Superb. Awesome colour too


----------



## Dunk (Mar 26, 2015)

kennyboy993 said:


> Superb. Awesome colour too


Nearly matches the cups too!


----------



## Jony (Sep 8, 2017)

Great machine. What bike do you have?


----------



## salty (Mar 7, 2017)

Looks great


----------



## Dunk (Mar 26, 2015)

Jony said:


> Great machine. What bike do you have?


Its a focus cayo disc but with light bicycle carbon wheels.


----------



## Jony (Sep 8, 2017)

Dunk said:


> Its a focus cayo disc but with light bicycle carbon wheels.

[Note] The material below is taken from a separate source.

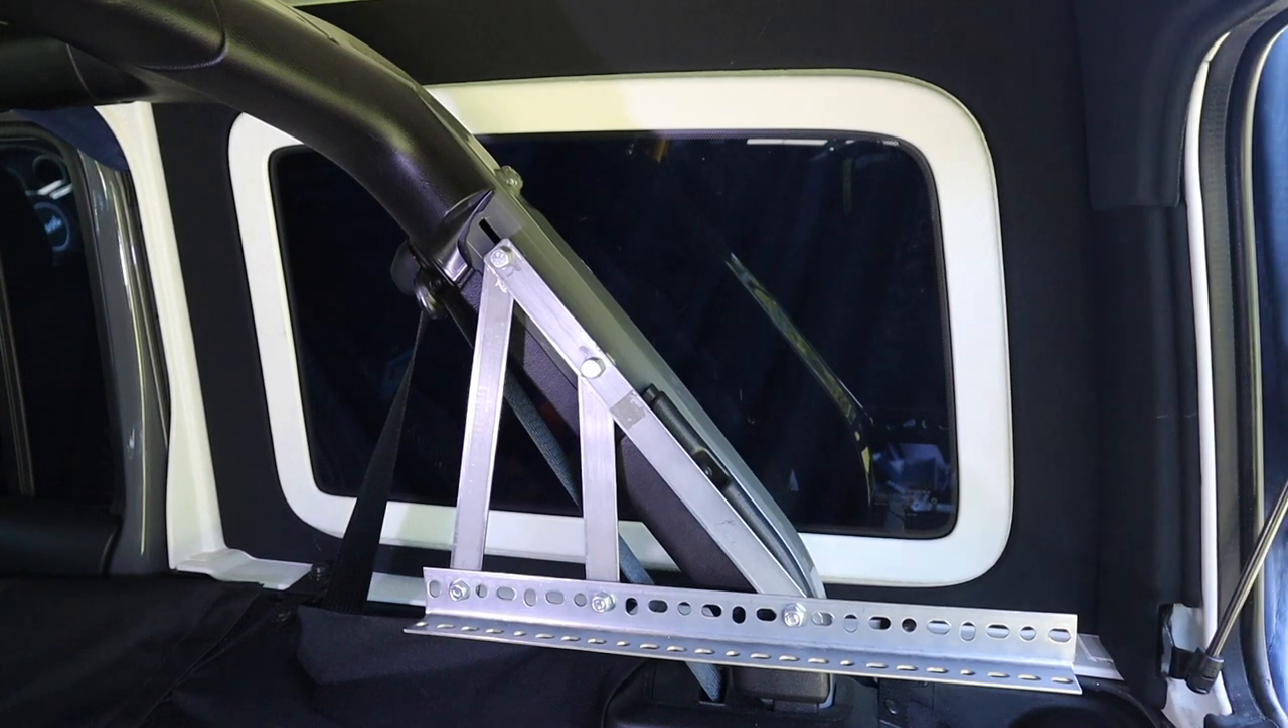I have two very strong metal shelf brackets installed and attached to the roll bar.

minus 1300g fullset? 1500/1600 is about standard


----------



## coffeechap (Apr 5, 2012)

Dunk said:


> So consistent and i truly think the flavours it produced are so much better then my old bazzera magica e61!


What you need is this now


----------



## Dunk (Mar 26, 2015)

The wheels yeah about 1400g i think. They are the 35mm deep ones.


----------



## eddie57 (Mar 21, 2017)

Great looking machine mate


----------



## Soll (Nov 10, 2013)

Lovely looking machine, enjoy the coffee it produces


----------



## Dunk (Mar 26, 2015)

yesss so true, or just powder coat my mazzer mini. Though probs due a grinder upgrade now! haha!


----------



## coffeechap (Apr 5, 2012)

That might be a bit big


----------



## Dunk (Mar 26, 2015)

Eeeek yeah just a little!


----------



## mmmatron (Jun 28, 2014)

Ooh lovely!


----------



## shrink (Nov 12, 2012)

It's a machine that's been on my radar. I like my Expobar dual boiler and had believed it was "the last machine i'd buy", but the linea mini is so cool.

The only thing I'd like more would be a Synesso 1 group, but they are crazy money. I got to use one for a day recently, and the pre programmable four stage pressure profiling on a paddle group was just sublime. So well built.


----------



## Hale (Feb 12, 2017)

Totally BEAUT set-up....!!!!


----------